On Wed, Mar 04, 2009 at 02:51:17PM +0100, Johannes Weiner wrote:
> Paul, please note that on sh ARCH_SLAB_MINALIGN is defined to be 8
> while the userspace stack was aligned to 4 before.  I suppose aligning
> the stack (and data sections) to 8 as well is the right thing...?
> 
This is intentional. As I noted before, the ARCH_SLAB_MINALIGN on SH
refers specifically to SH-5 (or anything implementing a 32-bit sh64 ABI),
which presently does not support nommu, but could in theory.
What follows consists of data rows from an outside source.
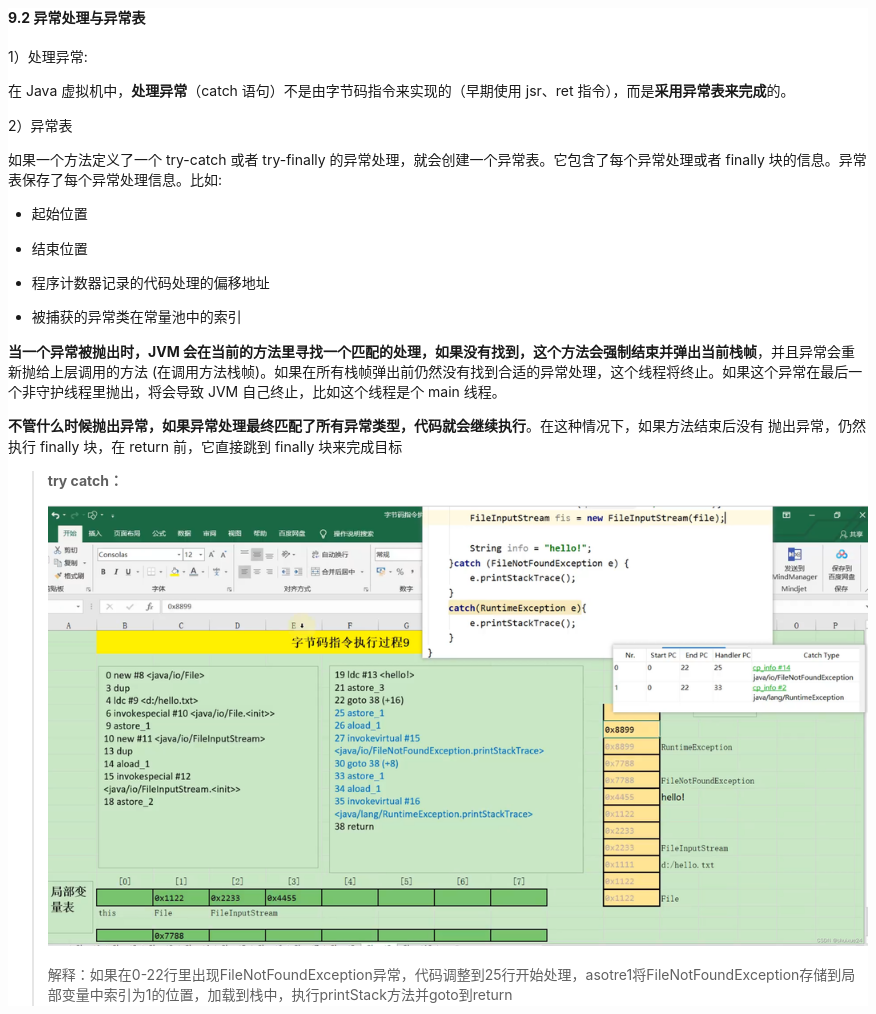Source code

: 
#### 9.2 异常处理与异常表

1）处理异常:  

在 Java 虚拟机中，**处理异常**（catch 语句）不是由字节码指令来实现的（早期使用 jsr、ret 指令），而是**采用异常表来完成**的。  

2）异常表  

如果一个方法定义了一个 try-catch 或者 try-finally 的异常处理，就会创建一个异常表。它包含了每个异常处理或者 finally 块的信息。异常表保存了每个异常处理信息。比如:  

+ 起始位置  

+ 结束位置  

+ 程序计数器记录的代码处理的偏移地址 

+ 被捕获的异常类在常量池中的索引

  

**当一个异常被抛出时，JVM 会在当前的方法里寻找一个匹配的处理，如果没有找到，这个方法会强制结束并弹出当前栈帧**，并且异常会重新抛给上层调用的方法 (在调用方法栈帧)。如果在所有栈帧弹出前仍然没有找到合适的异常处理，这个线程将终止。如果这个异常在最后一个非守护线程里抛出，将会导致 JVM 自己终止，比如这个线程是个 main 线程。  

**不管什么时候抛出异常，如果异常处理最终匹配了所有异常类型，代码就会继续执行**。在这种情况下，如果方法结束后没有  抛出异常，仍然执行 finally 块，在 return 前，它直接跳到 finally 块来完成目标

> **try catch：**
>
> ![](images/2-字节码指令集与解析举例/164961886a51442783b1fd6ef4724aa7.png)
>
> 解释：如果在0-22行里出现FileNotFoundException异常，代码调整到25行开始处理，asotre1将FileNotFoundException存储到局部变量中索引为1的位置，加载到栈中，执行printStack方法并goto到return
The SH parts
that do nommu today generally need ARCH_KMALLOC_MINALIGN, but do not have
the ARCH_SLAB_MINALIGN requirement that SH-5 does.

> --- a/fs/binfmt_flat.c
> +++ b/fs/binfmt_flat.c
> @@ -41,6 +41,7 @@
>  #include <asm/uaccess.h>
>  #include <asm/unaligned.h>
>  #include <asm/cacheflush.h>
> +#include <asm/page.h>
>  
>  /****************************************************************************/
>  
> @@ -54,6 +55,12 @@
>  #define	DBG_FLT(a...)
>  #endif
>  
> +#ifdef ARCH_SLAB_MINALIGN
> +#define FLAT_DATA_ALIGN	(ARCH_SLAB_MINALIGN)
> +#else
> +#define FLAT_DATA_ALIGN	(sizeof(void *))
> +#endif
> +
As it's not entirely obvious what this is used for outside of the slab
context, you will want to have a comment here explaining the situation,
and particularly what the implication for stack alignment is.